[Provided text]:
%%

The "Jasper Yeates House Gains Fame As TV Station" Story

It was an ordinary day.  Going through some of my old photographs I have taken and saved over the last quarter of a century when I came across, once again, a photograph of the Jasper Yeates House which was located on the west side of the first block of South Queen Street in the city of Lancaster, Pennsylvania.

Historic Jasper Yates House on South Queen Street

The house was originally built for Jasper Yates' father-in-law, President Judge of Lancaster County, Pennsylvania.  It was a three-story, four bay brick townhouse built in the Georgian style of architecture.  Jasper eventually moved into the house and it was eventually expanded to four stories and converted to commercial use.  The house was later known as the home of WLPA Radio and was listed on the National Register of Historic Places in 1982.  Jasper Yeates was an American lawyer and judge who was a justice of the state Supreme Court from 1791 to 1817.  During his career he built a fine library of legal books in several languages totaling 1,043 volumes in all.  Most were purchased in Dublin and London.  Jasper was a Federalist who was appointed by the Washington administration in 1794 to serve on a commission sent to negotiate an end to the Whiskey Rebellion.  He died in Lancaster on March 14, 1817 and was buried in St. James Episcopal Church cemetery along with his wife Sarah who died October 25, 1829.  It was in 1949, a few years after I was born, that Lancaster's Channel 4 set up it's first studio in Jasper's dining room.  Channel 4 smothered the elegant front facade of Yeates's mansion with some kind of plate glass, colored maroon and applied silver block letters spelling out WGAL-TV.  One day, I'm not sure what year,  this guy stops along the street to watch Channel 4's head producer, Paul Rodenhauser, who was also the 6 o'clock weatherman and the TV station's Santa Claus.  Paul saw the guy through the window and opened the door and invited him inside.  A week later the guy, whose name was Nelson Sears, was sitting in front of a camera reading the nightly news.  Nelson was Channel 4's first anchorman.  Then in 1952 the station changed their channel assignment number from Channel 4 to Channel 8.  Now, I should tell you at this point that the information that you have just read was from a story submitted to The Lancastrian Facebook Page by John Earl Hambright.

%%

[Written exercise 1]:
According to the Jasper Yeates House story, in what year was the house listed on the National Register of Historic Places?
[Written exercise 2]:
Using the Jasper Yeates House story, explain how Nelson Sears came to read the nightly news on Channel 4.
[Written exercise 3]:
For each statement, say yes or no depending on whether it agrees with the Jasper Yeates House story, and quote the words from the story that decide it.
(a) The house was built in the Georgian style.
(b) Jasper Yeates's library held more than two thousand volumes.
(c) The station switched from Channel 4 to Channel 8 in 1952.

[Raw data]:
%%

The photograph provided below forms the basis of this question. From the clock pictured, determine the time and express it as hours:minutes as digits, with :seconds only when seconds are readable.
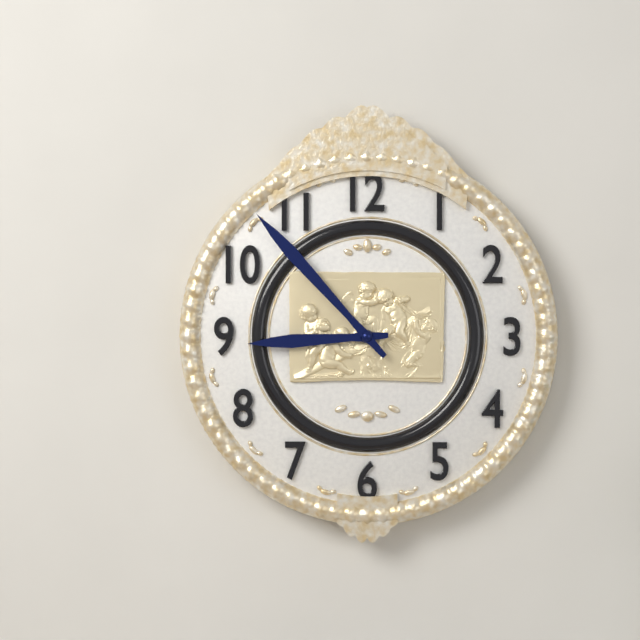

%%

[Task result 1]:
1982

[Task result 2]:
Nelson Sears stopped on the street to watch Paul Rodenhauser, the station's head producer, and Paul saw him through the window, opened the door, and invited him inside. A week later Sears was in front of a camera reading the nightly news, which made him Channel 4's first anchorman.

[Task result 3]:
(a) Yes: "built in the Georgian style of architecture"
(b) No: "totaling 1,043 volumes in all"
(c) Yes: "Then in 1952 the station changed their channel assignment number from Channel 4 to Channel 8"